Leaning back on a deck chair, front legs off the ground--not enough to be precarious, but enough to push against calf muscles. Feet rooted to earth by the interplay of Newton, eyes locked on the stars. The skies here aren't ideal for stargazing. We're in a bit of a bowl, with the mountain for which the town is named rising up on three sides, and so many trees that the ring of the horizon is furred and vague in the black of night. But it's also miles in any direction to proper civilization, so I guess the lack of light pollution balances out the abbreviation of the starry sphere.
Millions of miles away, distances beyond imagining, globes of hotly burning gases are... not suspended, but self-contained in pockets separated from one another by vast, empty space. Scientists have found ways to fill the void with their math and telescopes, but it doesn't erase the sense of lonely insignificance. Basking in the feeling is a bit melancholy, it's true, but there is also a soothing element to it. I think perhaps it comes from what we like to call perspective.
The scuffle of feet on wood and clack from the gate latch bouncing shut. No longer alone with the stars, but not quite in society either. You are quiet too, in my daydream. So much talking, so much catching up and concern. I have been torn between the childish desire to avoid you, because everybody wants to be with you and I don't want to be 'everybody,' and the human desire to say hello, ask how you've been, mention that thing that made me think of you recently. So perhaps it's no surprise that if I wanted to orchestrate a meeting it would be here on the rooftop, when we have both drawn away.
Silence.
What words would I make you say, if I could? There are too many questions that dare not be asked. And history suggests that I've tried often to reach out to you, but rarely with a response.
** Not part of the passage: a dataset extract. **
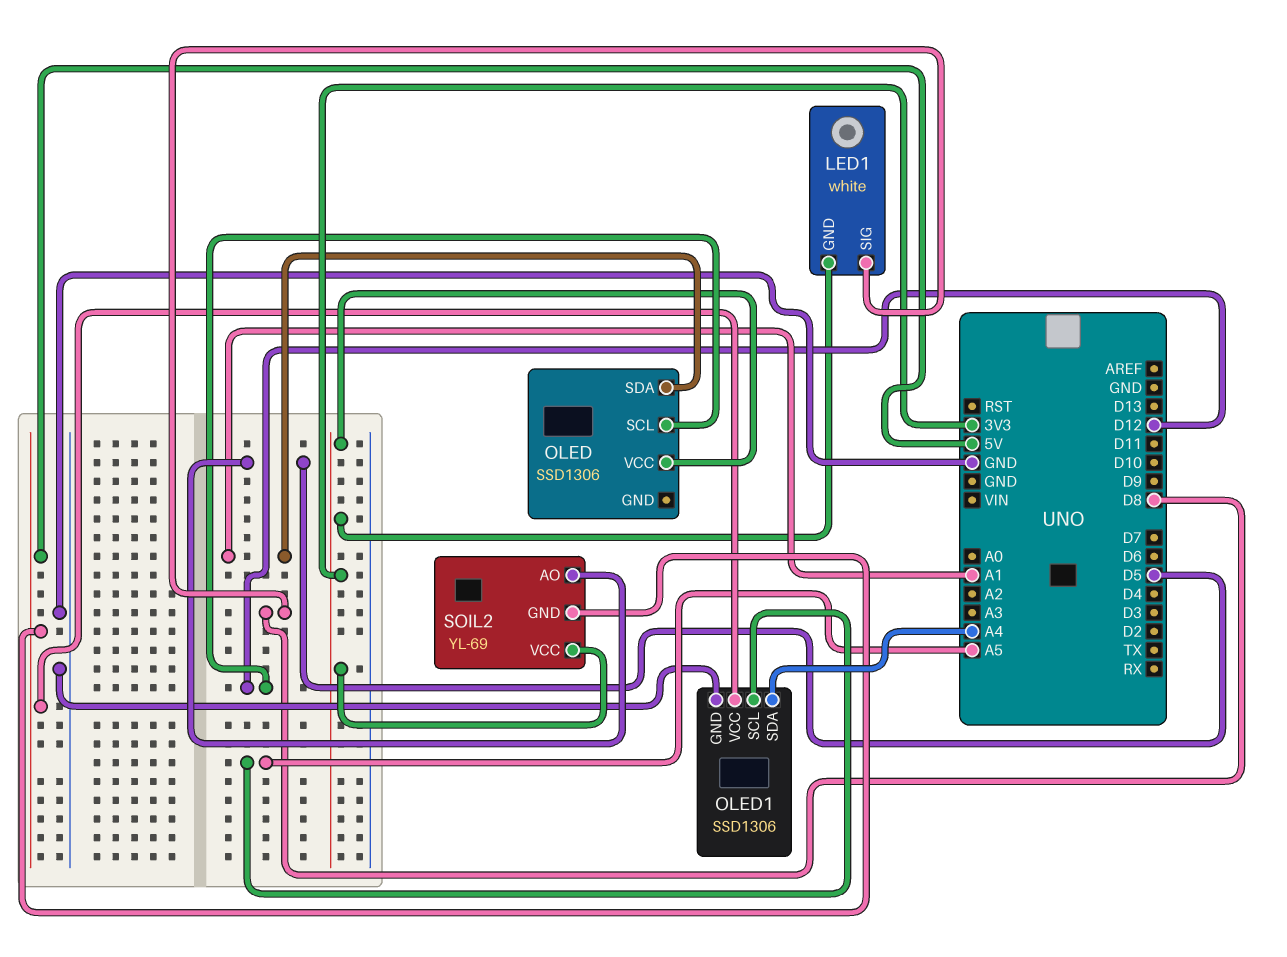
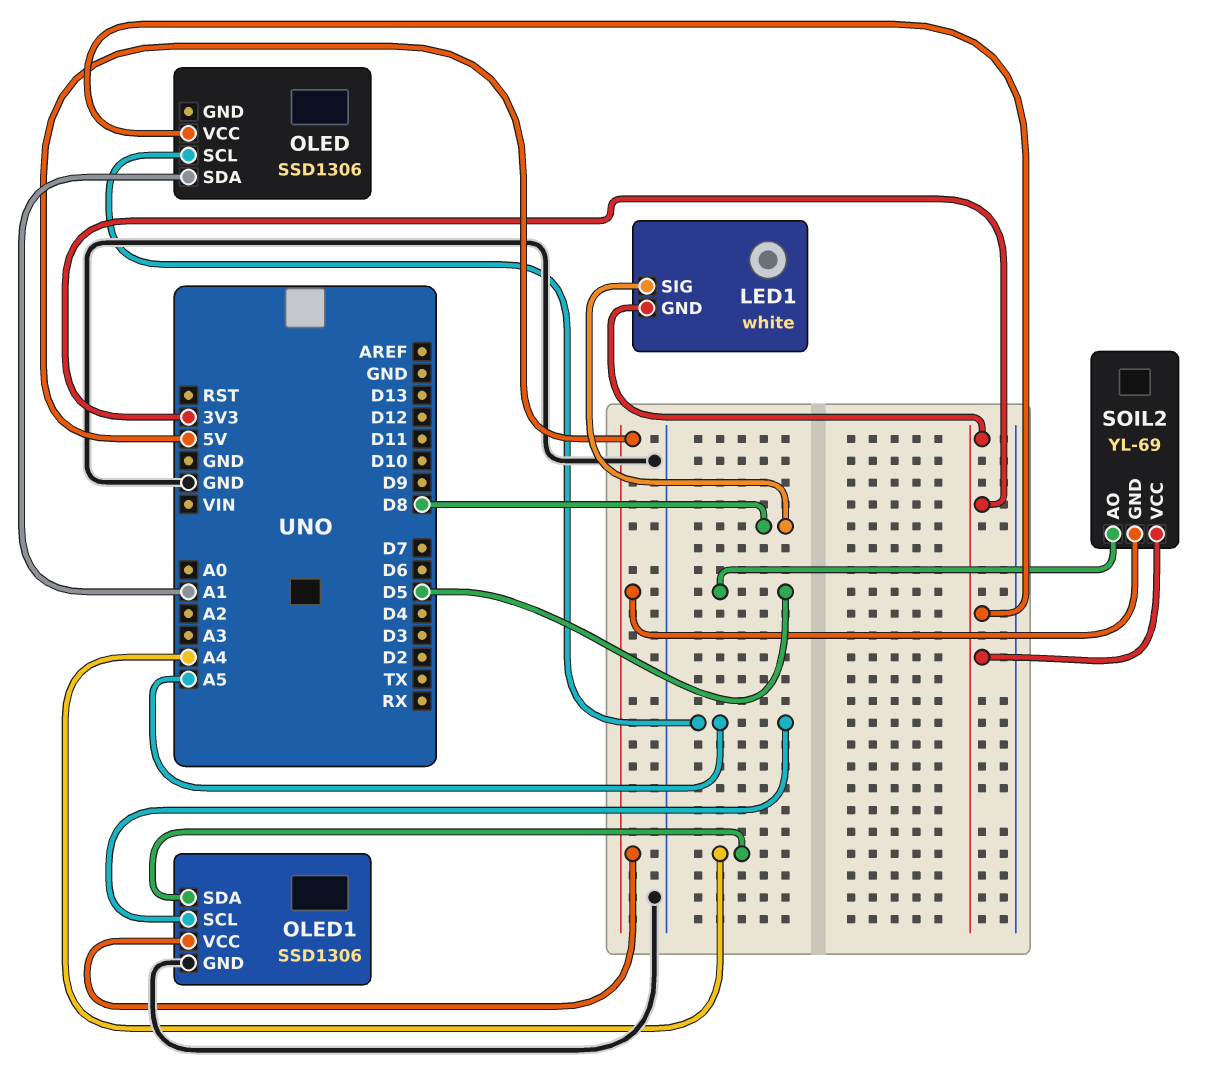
OLED pin SCL: D12 -> A5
Writing a story suggests a rhyme and a reason, but sometimes they don't exist. Sometimes it's nothing but miscommunication and random moments of connection, glad in their own way, but confined to that time and place. I guess I just don't know what to make of the awkward silences. That's why, when we sit together on the deck above the old classroom (for all I know, it exists only in memory, perhaps demolished during recent renovations) in this moment in my head, we aren't speaking. Because somehow it's more gracious, less fumbling, and though there aren't any words to speak, it's still enough just to sit with you.